▸ 読解用の抜粋
==============================

【対談】毎日新聞社×サードウェーブ「第1回 全国高校eスポーツ選手権」

本気だからこそ、時にぶつかり合う思い

タッグを組むことが決まってから、企画を形にするまではどのような流れだったのでしょうか

榎本 共催のオファーを受けた翌週にはキックオフミーティングをしました。毎日新聞社のトップの方々にもお会いでき、腹を割って話せたのも良かったです。しかし現実的なところではゲームタイトルのIPホルダーとの調整、会場選び、スケジューリング、決めなくてはいけないことが山積みでした。田邊さんも5月の段階では2018年の夏に大会をやりたいと言っていて「まだまだeスポーツというものを分かっていないな」と。

==============================

▸ 元の素材
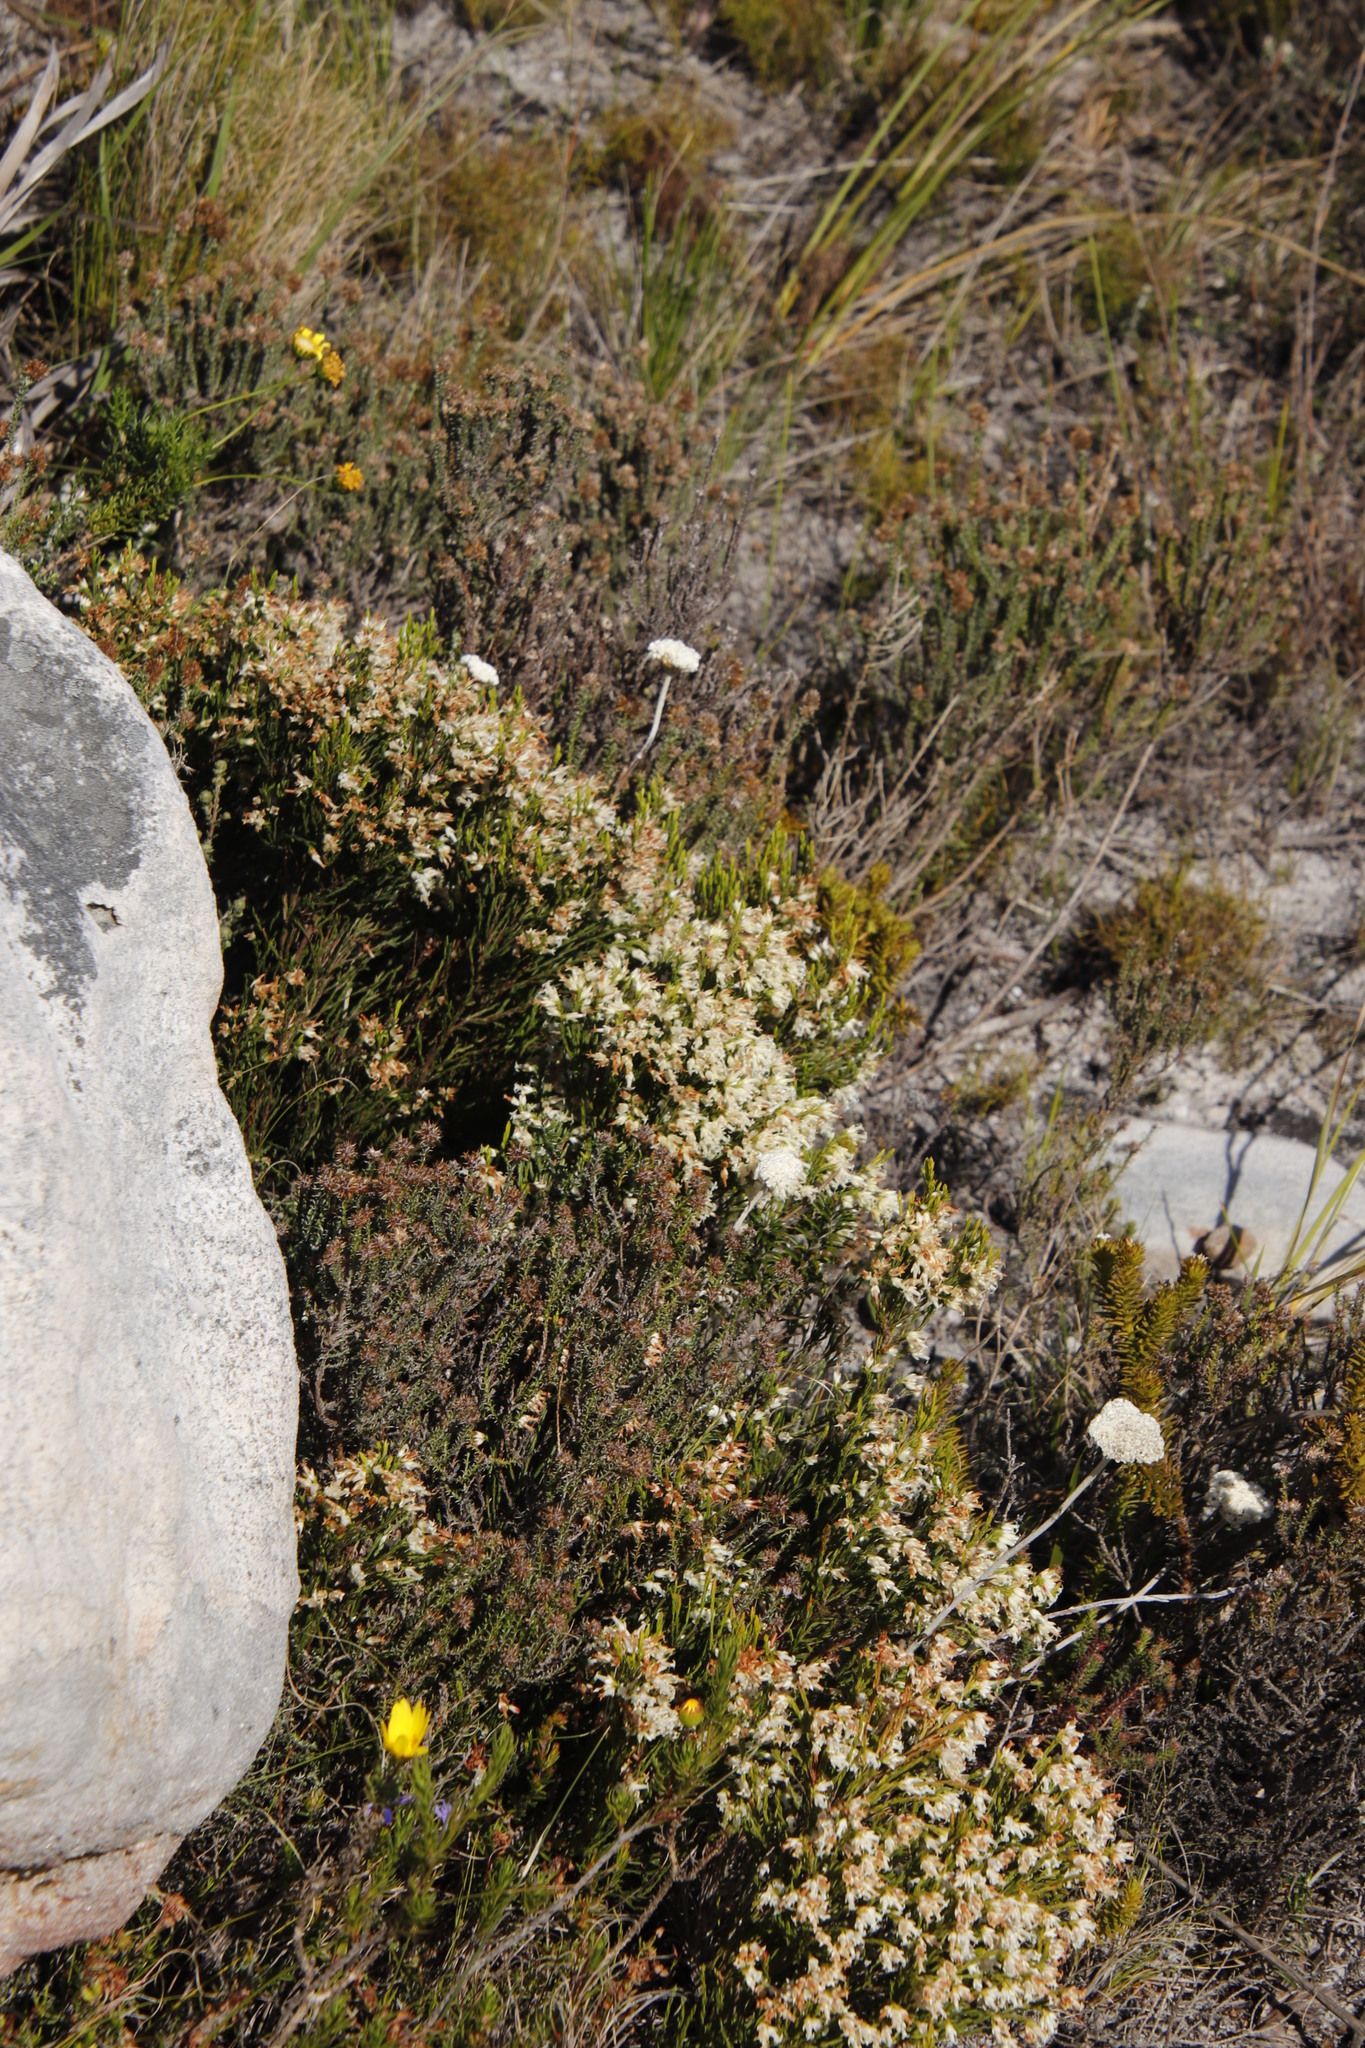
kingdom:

==============================

▸ 取り組む課題
**a.** 対談の抜粋によると、キックオフミーティングは共催のオファーを受けてからいつ行われましたか？
**b.** 対談の抜粋で、決めなくてはいけないこととして挙げられている事柄をすべて書き出してください。
**c.** 対談の抜粋を「本気だからこそ、時にぶつかり合う思い」から始めて「ものを分かっていないな」と。」まで、そのまま書き写してください。
上の素材はここでは一切使いません。

▸ 回答一覧
**a.** オファーを受けた翌週です。

**b.** ゲームタイトルのIPホルダーとの調整、会場選び、スケジューリング

**c.**
本気だからこそ、時にぶつかり合う思い

タッグを組むことが決まってから、企画を形にするまではどのような流れだったのでしょうか

榎本 共催のオファーを受けた翌週にはキックオフミーティングをしました。毎日新聞社のトップの方々にもお会いでき、腹を割って話せたのも良かったです。しかし現実的なところではゲームタイトルのIPホルダーとの調整、会場選び、スケジューリング、決めなくてはいけないことが山積みでした。田邊さんも5月の段階では2018年の夏に大会をやりたいと言っていて「まだまだeスポーツというものを分かっていないな」と。